As author John Hornick explains in his new book, "3D Printing Will Rock the World," 3-D printing has the ability to "break the grip of centralized manufacturing."
"As 3-D printers become more and more capable of making almost any finished product, centralized mass production may no longer be needed and, as a business model, may become a dinosaur," Hornick said.
How does that translate to the U.S. economy? We've already witnessed 20 years of disappearing manufacturing jobs — 4.5 million gone since the North American Free Trade Act took effect in 1994 — that have been lost to a combination of offshoring and technological improvements like automation. As FiveThirtyEight recently illustrated, these jobs are never coming back.
Will 3-D printers be the final nail in the coffin for U.S. manufacturing? Not exactly, according to those who work in the field.
"Every item 'Made in China' has a large percentage of its cost determined by shipping rates and the cost of money from the time an order is placed until it arrives at the customer," says Miles Szczurek, co-owner of a 3-D printer supply company in Illinois called AMX3d. "These costs disappear overnight."
The expansion of 3-D printing reduces the need for cheap labor in developing countries. This may actually lead to the reshoring of some manufacturing jobs — just in a different form. Instead of production-line workers, the market will look for technical experts who can operate a 3-D printer and navigate CAD/CAM files. That will require a new generation of schooling and training.
"It will be like deploying word processors in the 1980s when we had to train a generation of office workers," said David Alan Grier, an associate professor at the Center for International Science & Technology Policy and the past president of the IEEE Computer Society.
"Any country with high labor costs benefits because less labor is involved in 3-D printed manufacturing," Hornick said. "Developing countries also benefit because 3-D printing requires less capital investment than a factory full of traditional manufacturing equipment."

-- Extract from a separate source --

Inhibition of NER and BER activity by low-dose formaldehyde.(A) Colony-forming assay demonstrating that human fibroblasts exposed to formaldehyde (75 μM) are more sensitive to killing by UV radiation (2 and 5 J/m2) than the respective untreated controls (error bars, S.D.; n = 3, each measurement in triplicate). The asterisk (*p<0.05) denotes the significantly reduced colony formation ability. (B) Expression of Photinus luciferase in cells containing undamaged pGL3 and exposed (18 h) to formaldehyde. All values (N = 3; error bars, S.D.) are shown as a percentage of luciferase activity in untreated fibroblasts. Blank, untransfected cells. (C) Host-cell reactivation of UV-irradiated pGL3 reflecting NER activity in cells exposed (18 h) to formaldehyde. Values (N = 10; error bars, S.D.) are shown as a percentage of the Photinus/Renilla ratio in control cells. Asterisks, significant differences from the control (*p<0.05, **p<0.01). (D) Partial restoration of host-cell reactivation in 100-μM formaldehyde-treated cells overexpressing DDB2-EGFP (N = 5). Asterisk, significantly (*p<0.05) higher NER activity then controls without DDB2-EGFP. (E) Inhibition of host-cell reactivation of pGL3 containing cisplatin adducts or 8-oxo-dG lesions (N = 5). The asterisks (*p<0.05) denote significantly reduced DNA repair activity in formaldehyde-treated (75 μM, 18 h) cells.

So who gets hurt in this new economy? The biggest loser appears to be the global logistics industry — warehousing and shipping.
Smaller regional "minifactories" spread throughout the country means the need for giant warehouses near large manufacturing plants will be eliminated. And with more production reshoring, the need for overseas shipping will also be reduced.
"I see manufacturing moving into offices with little prior interest in manufacturing because the systems capture the skill that they need to make new parts," Grier said.
How much longer will it take before those minifactories become personal factories in the form of 3-D printers in the home?
"Some say flat out that we will not have a 3-D printer in every home. We have heard that before, about computers and 2-D printers," Hornick said. "I believe most homes will have a 3-D printer of some kind within about 10 years."
But it may not be the technology that will keep 3-D printing out of homes; it may be the law.
As it stands now, there would be nothing to stop you from purchasing an electronic coffee mug file, downloading it and producing 1,000 mugs and selling them for profit. You could also legally alter the file and tweak a part of it to avoid any kind of copyright infringement. There's even a project for a 3-D printer that can produce its own parts, thus replicating itself.
"First and foremost, what is needed is intellectual property legislation and the appropriate technology to protect 3-D models and ensure royalties for duplication," Szczurek said.
Much like the growing pains the music industry endured with the proliferation of electronic media, the 3-D printing industry will need to determine how to approach these legal issues before they grow out of control.
Until then, you may not be able to print your own coffee mug, but you may be able to head to a shop down the street and watch it being printed in front of you in the next few years.
"3-D printing will not change consumption, but it will definitely change how and where items are manufactured," Szczurek said. "The biggest challenge to existing manufacturers is remaining competitive and adapting while changes occur — which represents an opportunity for everyone else."